Authorisation Number: 1051394325995

Date of advice: 16 July 2018

Ruling

Subject: Tax loss

Question 1

Can the company apply subdivision 165-B of the Income Tax Assessment Act 1997 (ITAA 1997)?

Answer

Yes.

Question 2

In applying section 165-45 of the ITAA 1997, is the first period from 01/07/2017 to XX/XX/2017 and the second period from XX/XX/2017 to 30/06/2018?

Answer

Yes.

Question 3

Would trading income from a discretionary trust to which the company is made presently entitled at the end of the 2017-18 income year be attributed to periods on a reasonable basis under subsection 165-60(2) of the ITAA 1997?

Answer

No.

This ruling applies for the following period

Year ending 30 June 2018

The scheme commenced on

1 July 2017

Relevant facts

The company was incorporated and purchased a business.

Later, the company sold the business having incurred considerable losses during the period of operation.

The company has ceased trading and is managing payments of the remaining creditors. The company has not made a decision on whether it will continue with a new business.

Trust B operate a separate business. Trust B is a discretionary trust.

In accordance with the Trust Deed, the company is a general beneficiary of Trust B. Under the Trust deed, the Trustee may determine whether to pay, apply or set aside income of the Trust, or any part of the income of the Trust, to, or for the benefit of, beneficiaries, or any one or more of them exclusive of the other, or others, in such proportions and from such categories of income as the Trustee may in its discretion determine.

Trust B did not make any distributions of income to the company in the 2016-17 income year.

As at XX/XX/2017, the shareholding composition of the company was as follows:

Shareholder No. of ordinary shares held Percentage of ownership

Entity C xxx XX%

Entity D xxx XX.XX%

Entity E xxx XX.XX%

On XX/XX/2017, entity C transferred all their shares in the company to entity D resulting in entity D holding XX.XX % and effectively becoming the controller of the company. Both entity C and D are Australian residents for tax purposes.

The company has only ever had ordinary shares on issue, with dividend, capital and voting rights being the same for all shares. That is, the percentage of ownership corresponds to the percentage of dividend, capital and voting rights.

* [Assignment]:
Answer these questions from the tax loss ruling:
(a) On what date did the scheme commence?
(b) What kind of trust is Trust B?
(c) Did Trust B make any distributions of income to the company in the 2016-17 income year?
The lines that follow have no connection to the tax loss ruling.

* [Source material]:
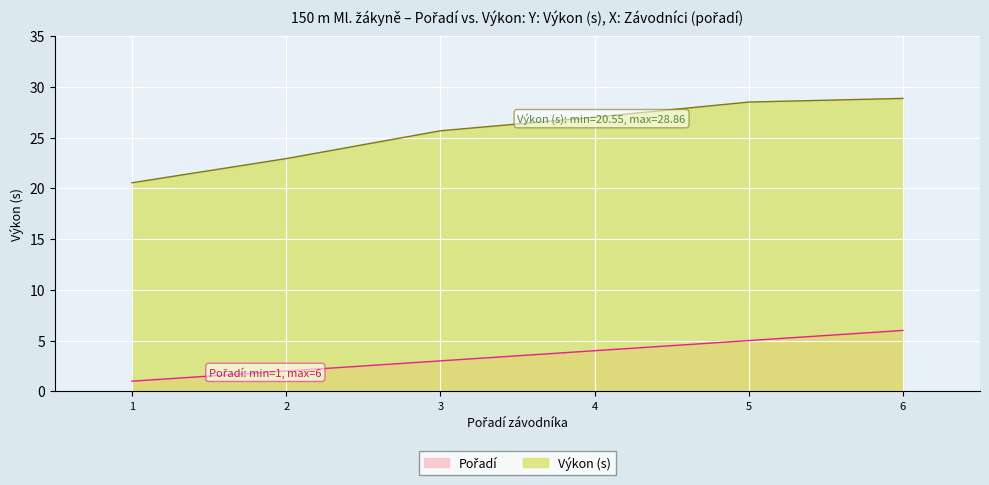

What is the spread (max minus min) of values at 3?

22.7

* [Response to the exercise]:
(a) 1 July 2017
(b) A discretionary trust
(c) No